The BIOS is not the latest so I went to Toshiba.co.uk and, although there are drivers for W7 there are only 2 BIOS updates. One is only Vista compatible and the other is XP only. 

It seems the page might be out of date so does anyone have any idea if the Vista BIOS will be ok for W7? 

BIOS Downloads - Toshiba


----------



## [email protected] (Nov 16, 2004)

*Re: Toshiba A200 BIOS version*

I don't believe you need to update the BIOS to get past the 0003 error.

Here's a link to a site that has a workaround...not sure it fits your situation though, so let us know: File error


----------



## Einarrson (Jun 9, 2009)

*Re: Toshiba A200 BIOS version*

Thanks. 

That is the same error code but not the same problem. 

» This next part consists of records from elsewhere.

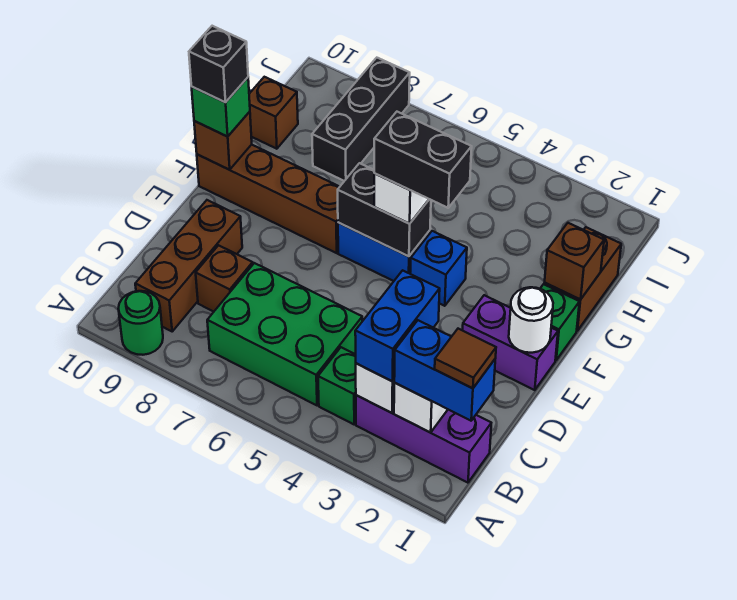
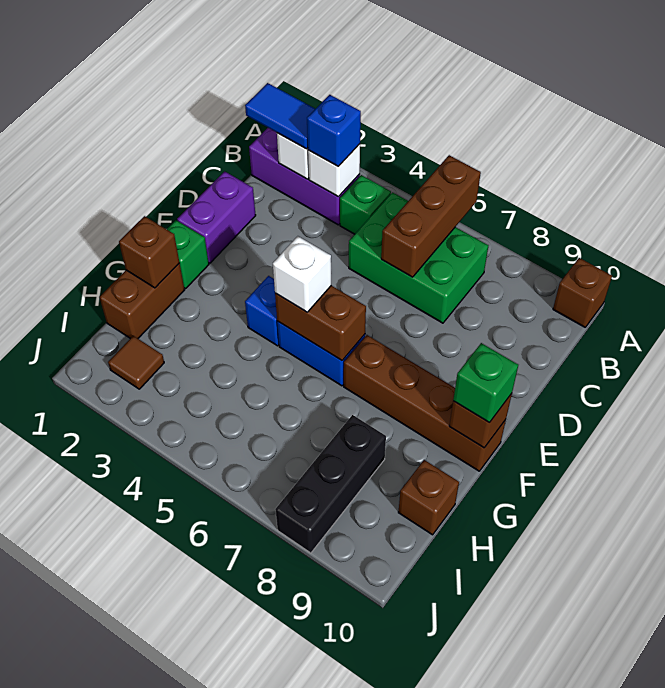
green 1x1 round brick [118,291,163,355] -> none
blue 1x2 brick [394,320,495,421] -> blue 1x2 tile [245,83,315,149]
brown 1x1 tile [435,329,496,388] -> brown 1x1 tile moved to [108,336,164,389]
blue 1x2 brick [355,270,440,381] -> blue 1x1 brick [307,95,361,166]
brown 1x3 brick [135,200,242,331] -> brown 1x3 brick moved to [381,155,481,277]
brown 1x1 brick [196,245,253,312] -> brown 1x1 brick moved to [553,258,612,327]
purple 1x2 brick [463,295,558,390] -> purple 1x2 brick turned to [177,171,256,263]
white 1x1 round brick [509,287,553,353] -> none
black 1x2 brick [374,112,472,208] -> none
black 1x2 brick [338,163,431,256] -> brown 1x2 brick [275,286,366,360]
black 1x1 brick [189,26,248,102] -> none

For me it occurs when installing windows whereas the link relates to updating windows.


----------



## Tyree (May 10, 2009)

*Re: Toshiba A200 BIOS version*

Bios updates are rarely needed and should only be done if the update directly addresses the problem(s) you are experiencing.
Is your 7 disc an original or a copy?
Is it a retail version?
Try the disc on another PC to see if it's the problem.
Why the reinstall?


----------



## Einarrson (Jun 9, 2009)

*Re: Toshiba A200 BIOS version*

This is solved now. 

I removed one of the RAM modules and it worked first time.


----------



## Tyree (May 10, 2009)

*Re: Toshiba A200 BIOS version*

Glad you found the problem and thanks for posting back with the resolution.


----------